Unfortunately, the Trump administration is undermining prospects for moderating China’s behavior. The first foreign policy decision of the then-new administration was to pull out of the emerging Trans-Pacific Partnership. This grouping, which represented about 40 percent of global gross domestic product, had the potential to force China to change the very economic behavior the secretary criticizes. Instead, the United States focused on negotiating a bilateral trade agreement with China that has achieved little more than a Chinese commitment (so far not realized) to import slightly more U.S. products while shelving larger structural issues.

An administration committed to changing Chinese economic behavior would be spearheading reform of the World Trade Organization, rather than paralyzing its appellate body.
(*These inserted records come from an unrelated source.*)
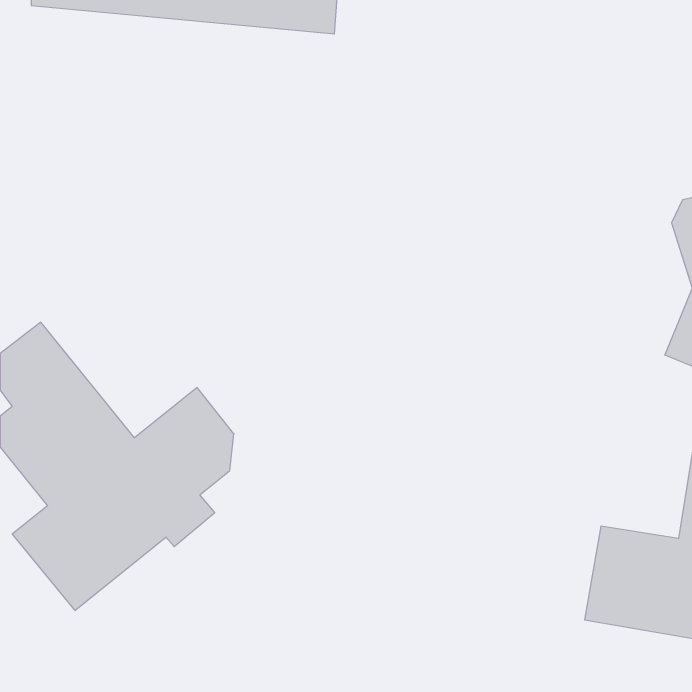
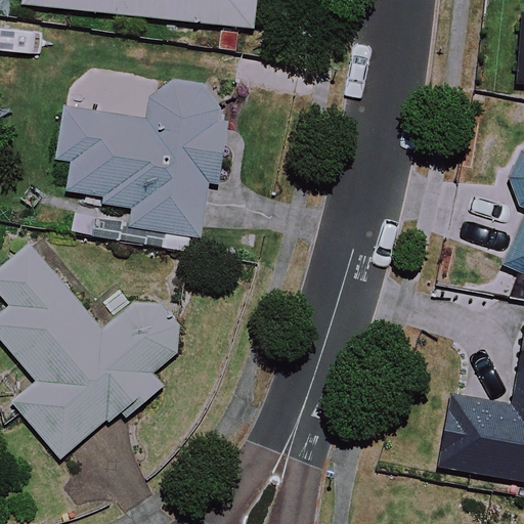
building: none -> [60,80,226,235]

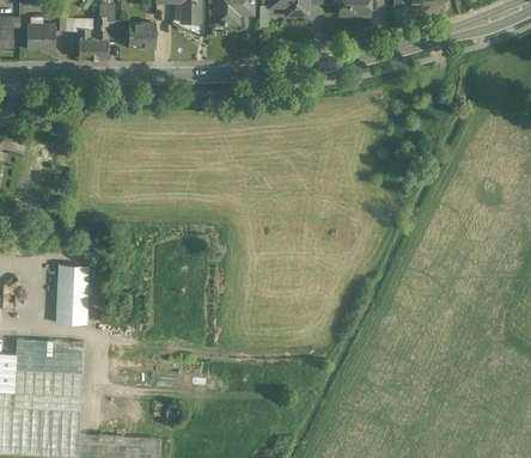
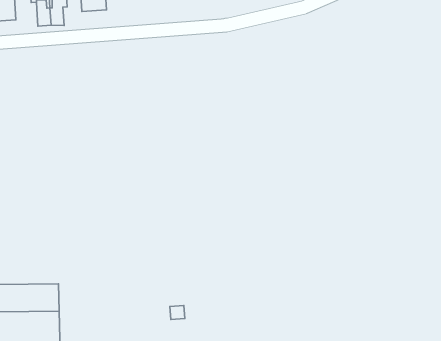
building: [55,264,89,324] -> none

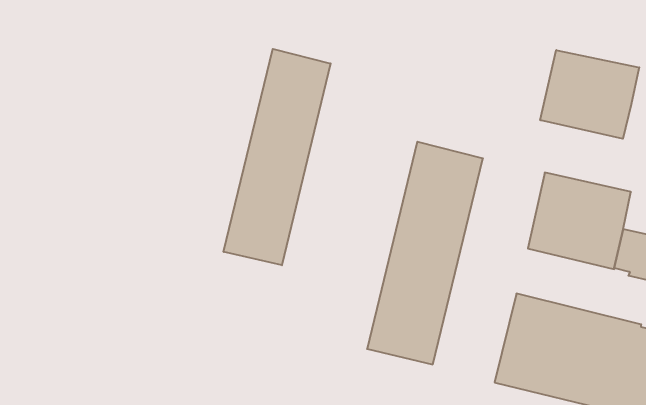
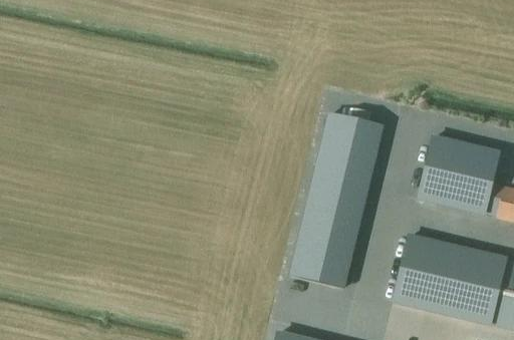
building: [224,49,331,265] -> none
building: [540,50,639,139] -> none

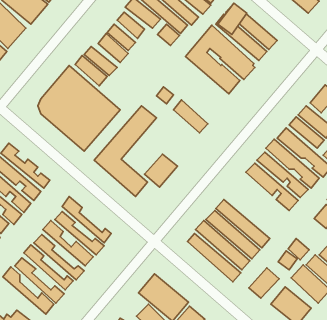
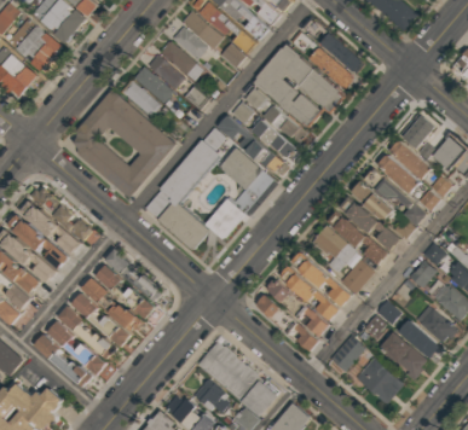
building: none -> [232,87,305,158]
building: none -> [218,147,273,197]
building: none -> [314,227,377,294]

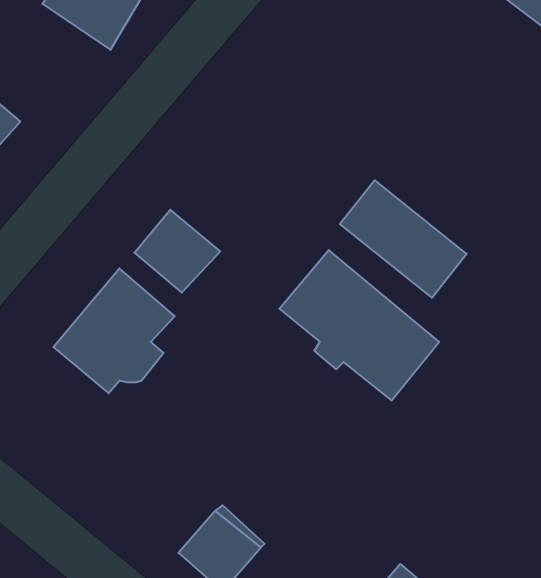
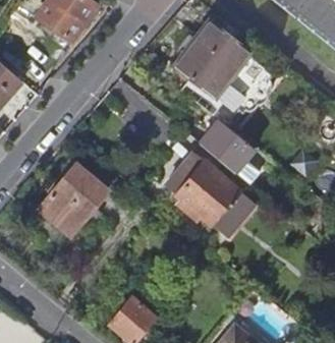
building: none -> [173,21,271,113]
building: [134,210,220,293] -> none

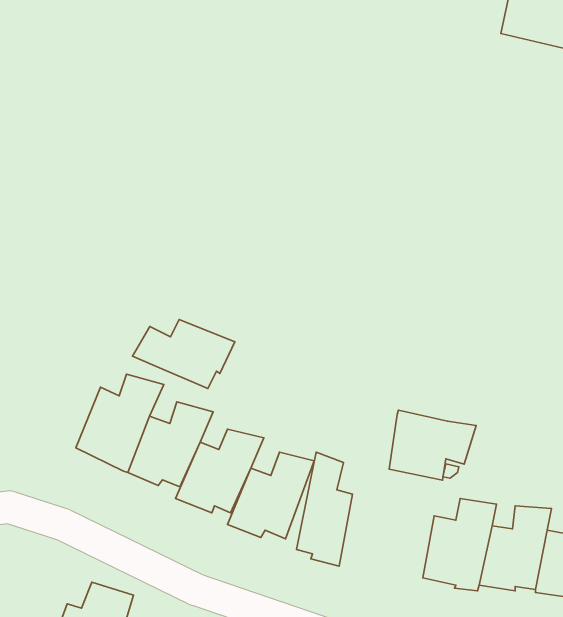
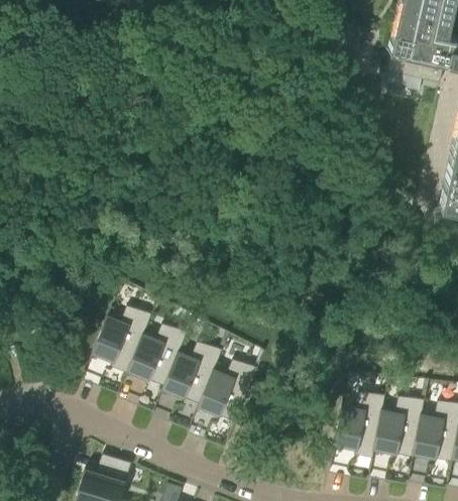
building: [132,319,235,389] -> none
building: [389,410,476,480] -> none
building: [297,452,353,566] -> none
An effective U.S. policy toward China would work with, not against, our allies and partners. Instead, under this administration, we treat the European Union as an economic foe, bash South Korea and Japan over how much they pay to offset the costs of our stationing soldiers on their territory and regularly raise doubts as to our reliability, be it by unilaterally canceling military exercises on the Korean Peninsula or threatening to withdraw some of our troops from South Korea, as we are doing from Germany. It is not realistic to expect allies to stand up to a powerful neighbor if they cannot count on us.
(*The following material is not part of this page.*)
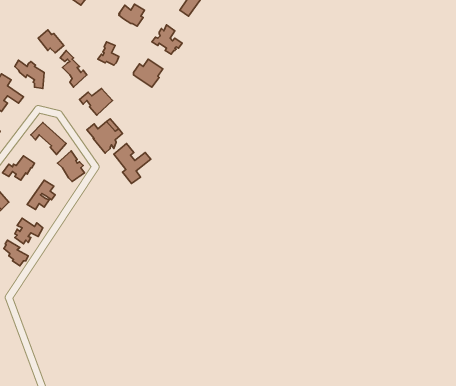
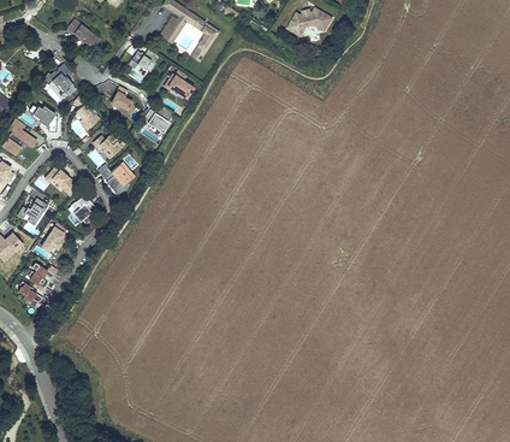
building: [114,144,151,184] -> none

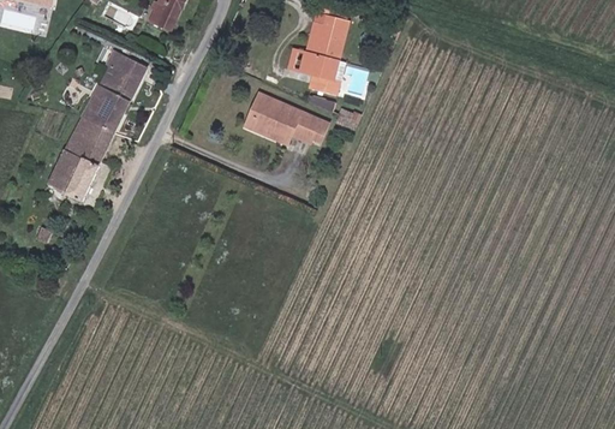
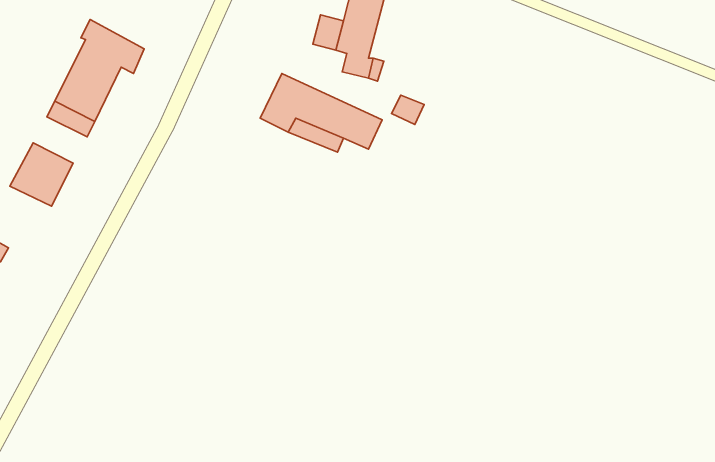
building: [66,126,108,162] -> none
Similarly, we should be working with countries of the region to produce a collective front against Chinese claims and actions in the South China Sea; instead, it took three-and-a-half years for the State Department to produce a tougher but still unilateral U.S. policy. Meanwhile, we press our allies not to use China’s 5G technology but have failed to work with them to develop an alternative.

It is ironic, too, that an administration that embraces “America First” is doing so little to make this country more competitive vis-a-vis China. A real strategy would include the federal government spending more on basic research, modernizing infrastructure and making it possible for the most talented people in the world to come and stay here, rather than pushing them away.
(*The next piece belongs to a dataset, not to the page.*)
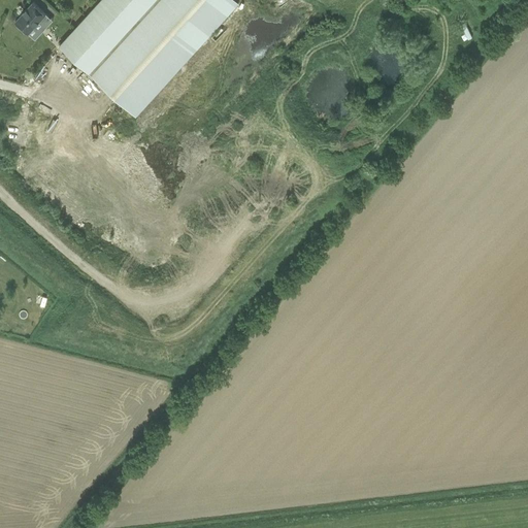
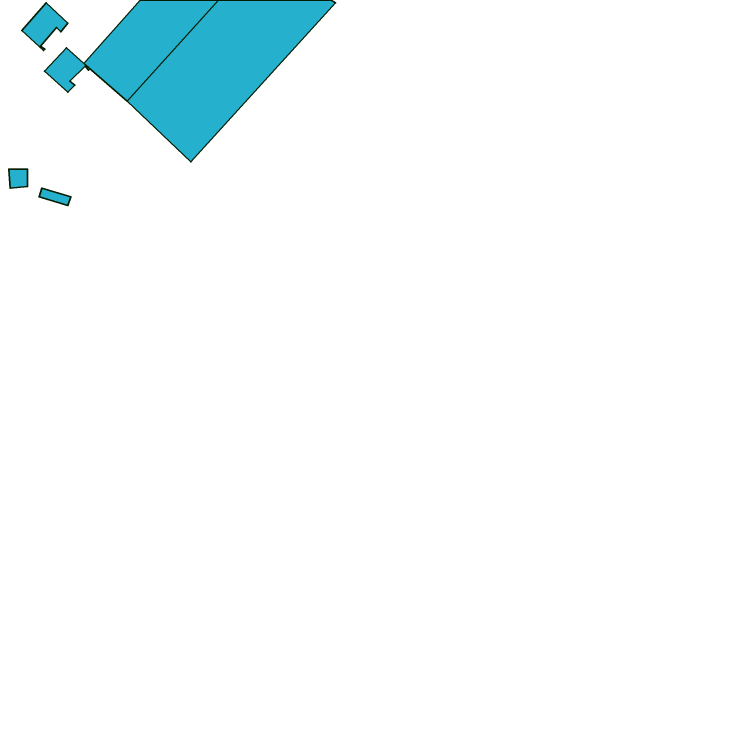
building: none -> [45,48,90,92]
Pompeo spent a good deal of his speech highlighting China’s human rights failures, which are many and deserve U.S. condemnation. But our standing for criticizing China would be immeasurably greater if we were equally tough on Russia, Turkey and Saudi Arabia. Otherwise, our words appear to be nothing so much as opportunistic.

America’s voice would be even stronger if we practiced at home what we preached abroad. President Trump and those who work for him have forfeited much of their credibility as democracy advocates with their repeated descriptions of the U.S. media as an enemy, their attacks on an independent judiciary and their use of federal forces to repress dissent in our cities. Here and elsewhere, foreign policy begins at home.

Theodore Roosevelt advised the United States to speak softly and carry a big stick. This president and his chief diplomat are perilously close to getting it backward.